In the survey by Cissé et al. [19], patient dissatisfaction was mainly related to overheated temperatures in hospital wards and high daytime noise levels.

By contrast, in his work, Ezin Ayedegue S found that patients were satisfied with the setting, which was generally clean.

4) Subcomponent “Patient satisfaction with overall care

According to the results of our study, district hospitals achieved an acceptable quality of care and services in terms of overall patient satisfaction (67.49%). Although the required criteria were met in most of the health facilities visited, patients nevertheless reported poor organization of discharge and inadequate management of other disease-related discomforts (nausea and dizziness).

Our results are broadly consistent with those reported by Kenao T., who showed in 2016 that patients in the pediatric department of the CHD Mono were satisfied with the care provided.

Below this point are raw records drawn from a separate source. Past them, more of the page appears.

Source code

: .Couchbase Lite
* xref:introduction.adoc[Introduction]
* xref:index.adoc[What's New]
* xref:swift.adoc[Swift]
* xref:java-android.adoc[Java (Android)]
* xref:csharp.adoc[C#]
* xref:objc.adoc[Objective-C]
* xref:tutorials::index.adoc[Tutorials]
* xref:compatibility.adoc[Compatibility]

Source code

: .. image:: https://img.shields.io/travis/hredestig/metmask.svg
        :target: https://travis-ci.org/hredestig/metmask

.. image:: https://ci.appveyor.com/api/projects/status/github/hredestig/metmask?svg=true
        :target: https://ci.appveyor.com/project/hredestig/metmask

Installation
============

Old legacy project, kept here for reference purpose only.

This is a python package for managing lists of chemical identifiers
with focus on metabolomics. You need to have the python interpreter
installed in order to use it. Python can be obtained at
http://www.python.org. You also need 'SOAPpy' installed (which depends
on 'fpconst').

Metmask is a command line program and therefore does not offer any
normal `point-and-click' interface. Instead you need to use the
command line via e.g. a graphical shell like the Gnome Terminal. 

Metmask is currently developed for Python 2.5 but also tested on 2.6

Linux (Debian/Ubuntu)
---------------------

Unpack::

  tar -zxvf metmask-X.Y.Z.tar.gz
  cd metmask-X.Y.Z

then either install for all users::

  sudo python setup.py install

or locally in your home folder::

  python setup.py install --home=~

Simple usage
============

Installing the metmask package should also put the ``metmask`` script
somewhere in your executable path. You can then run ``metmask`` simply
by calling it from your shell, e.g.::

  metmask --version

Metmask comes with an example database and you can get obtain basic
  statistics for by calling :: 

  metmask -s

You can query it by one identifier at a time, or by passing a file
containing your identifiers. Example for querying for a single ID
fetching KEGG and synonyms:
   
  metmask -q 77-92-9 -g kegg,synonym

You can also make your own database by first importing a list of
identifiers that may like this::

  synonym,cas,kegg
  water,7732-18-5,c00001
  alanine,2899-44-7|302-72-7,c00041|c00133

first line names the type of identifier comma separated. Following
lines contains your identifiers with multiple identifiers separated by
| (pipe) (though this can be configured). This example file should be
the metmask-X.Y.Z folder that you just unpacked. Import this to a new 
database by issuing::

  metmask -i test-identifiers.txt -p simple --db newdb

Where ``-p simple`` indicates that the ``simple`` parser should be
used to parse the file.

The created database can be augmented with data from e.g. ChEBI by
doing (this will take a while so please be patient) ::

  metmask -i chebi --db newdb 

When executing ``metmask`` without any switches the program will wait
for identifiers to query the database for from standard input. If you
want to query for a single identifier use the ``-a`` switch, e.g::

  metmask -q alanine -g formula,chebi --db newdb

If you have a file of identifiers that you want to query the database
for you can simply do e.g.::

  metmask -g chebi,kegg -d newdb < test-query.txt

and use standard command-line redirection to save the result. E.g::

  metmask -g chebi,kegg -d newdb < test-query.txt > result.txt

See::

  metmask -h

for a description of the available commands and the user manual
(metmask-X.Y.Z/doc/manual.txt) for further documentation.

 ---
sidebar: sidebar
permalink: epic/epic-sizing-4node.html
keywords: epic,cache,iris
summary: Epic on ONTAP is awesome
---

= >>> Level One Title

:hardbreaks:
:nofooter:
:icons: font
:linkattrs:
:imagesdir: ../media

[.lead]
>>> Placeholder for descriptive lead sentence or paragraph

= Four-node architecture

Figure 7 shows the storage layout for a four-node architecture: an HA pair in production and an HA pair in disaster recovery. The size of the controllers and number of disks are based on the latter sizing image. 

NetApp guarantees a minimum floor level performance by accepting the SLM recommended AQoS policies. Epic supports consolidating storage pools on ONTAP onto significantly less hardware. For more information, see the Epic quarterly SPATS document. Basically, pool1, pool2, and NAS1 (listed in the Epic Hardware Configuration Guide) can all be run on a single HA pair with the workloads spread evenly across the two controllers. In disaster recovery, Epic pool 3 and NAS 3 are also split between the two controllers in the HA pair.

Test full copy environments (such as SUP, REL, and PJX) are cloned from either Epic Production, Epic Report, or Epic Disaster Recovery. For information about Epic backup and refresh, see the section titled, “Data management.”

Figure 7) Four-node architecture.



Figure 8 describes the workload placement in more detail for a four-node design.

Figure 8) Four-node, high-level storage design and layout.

Similarly, Ezin Ayedegue S. found high levels of satisfaction among patients in the maternity ward of the Lokossa-Athiémè district hospital with respect to the care provided.

The Directorate-General for Evaluation within the Ministry of Public Policies and Denationalization Programs, in its assessment, assigned a relatively good quality rating to health care because 48% of users reported being satisfied with health care services.

However, Montcho J.’s findings contradict ours. Specifically, Montcho J. reported in his study that the beneficiaries had only moderate satisfaction with the general care received during outpatient consultations or in the emergency department.

The present study revealed substantial deficiencies across the twelve hospitals, which constitute the first level of care for medical emergencies. This finding corroborates the results of Fourn et al. [20], who reported that “quality assurance of care in district hospitals in Benin remains a matter of concern and suffers, among other factors, from inequity in the provision of care.”

5. Conclusions

Our cross-sectional and evaluative study, which assessed compliance with structural and care process standards in district hospitals in Benin, alongside a descriptive assessment of patient satisfaction, showed that, across all dimensions, adherence to “Structure” and “Process” quality standards was poor, resulting in poor quality of care and services in terms of “Outcome”.

Regarding structural capacity, among the twelve hospitals assessed, infrastructure construction standards were not met (34.22%). Materials and equipment were insufficient (33.86%), and human resources, across all professional categories, were inadequate (32.14%).

In terms of process, providers are unfamiliar with normative documents regarding the structure and procedures for care delivery, and users face difficulties accessing care, even though access to care services is facilitated within the hospital.

These structural and process deficiencies were observed alongside low patient satisfaction scores, suggesting that comprehensive and coordinated improvements across all three components—structure, process, and outcomes—are necessary to achieve meaningful progress in the quality of care delivered in Benin’s district hospitals.

These results indicate that substantial efforts remain necessary to achieve a significant improvement in the quality of care across each component of patient management.

This study should be conducted in other healthcare facilities to address gaps in the availability of infrastructure, equipment, and human resources, to improve staff training on standards, and to enhance staff recognition and motivation to apply these standards.

Acknowledgements

The authors express their sincere gratitude to all study participants and to everyone who contributed to its completion.

Conflicts of Interest

The authors declare no conflicts of interest regarding the publication of this paper.